Repairs to the tail section of the Dallas Spirit tail section took two days. On 18 August, Erwin decided to attempt the California to Hawaii trip without the prize, searching for the missing aircraft Miss Doran and Golden Eagle, then continuing on to Manila and Hong Kong. A 55-watt short wave radio was removed from another contestant, the Pabco Flyer and installed in the Dallas Spirit. Amateur radio operators across the country monitored the transmissions on the 33.1-meter wavelength. At 9 pm, Eichwald sent a message that the aircraft went into a spin and recovered, followed by a second S.O.S. that the plane had gone into a spin. The abrupt signal loss in the middle of the call occurred as the plane crashed into the ocean about 650 miles west of Oakland.

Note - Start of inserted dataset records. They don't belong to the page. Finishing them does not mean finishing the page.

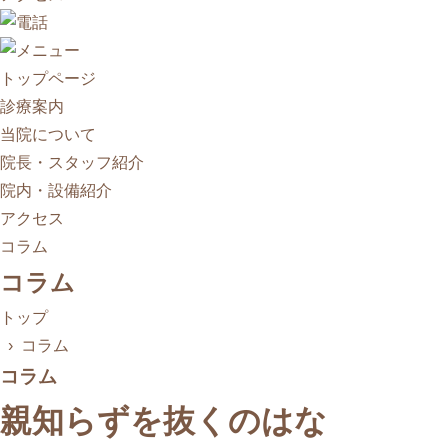
トップページ
診療案内
当院について
院長・スタッフ紹介
院内・設備紹介
アクセス
コラム
コラム
トップ
› コラム
コラム
親知らずを抜くのはな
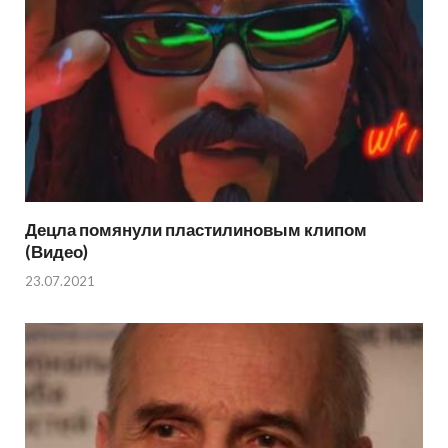
Децла помянули пластилиновым клипом
(Видео)
23.07.2021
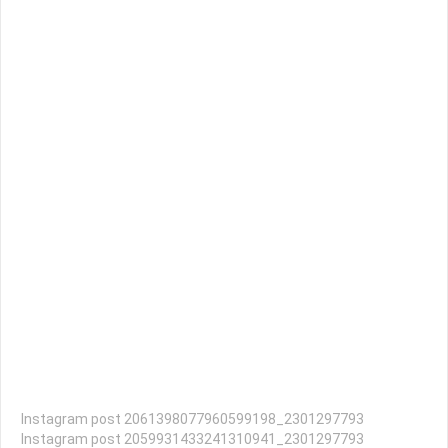
Instagram post 2061398077960599198_2301297793
Instagram post 2059931433241310941_2301297793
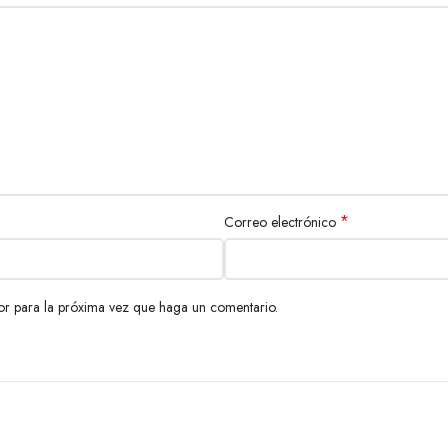
*
Correo electrónico
or para la próxima vez que haga un comentario.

On 27 October 1927, a silver piece of aileron was found washed ashore at Redondo Beach, California, which was thought to have come from the lost ship. "Discovery of a number, 43449-10, stamped in indelible ink upon two wooden inner ribs, upon the wing, lent hope that it might be possible to trace it to its origin. The fragment was taken to the biology laboratory at the University of Southern California, to determine how long it was in the water." A check of records indicated that the missing aircraft had silver elevators while the rest of the ship was green.

Dallas Spirit was built on credit with the promise of the Swallow Airplane Company receiving some of the prize money. The disappearance of the plane was enough to send the company into receivership. Owner Mollendick sold off his interests to aviation investor Victor Roos.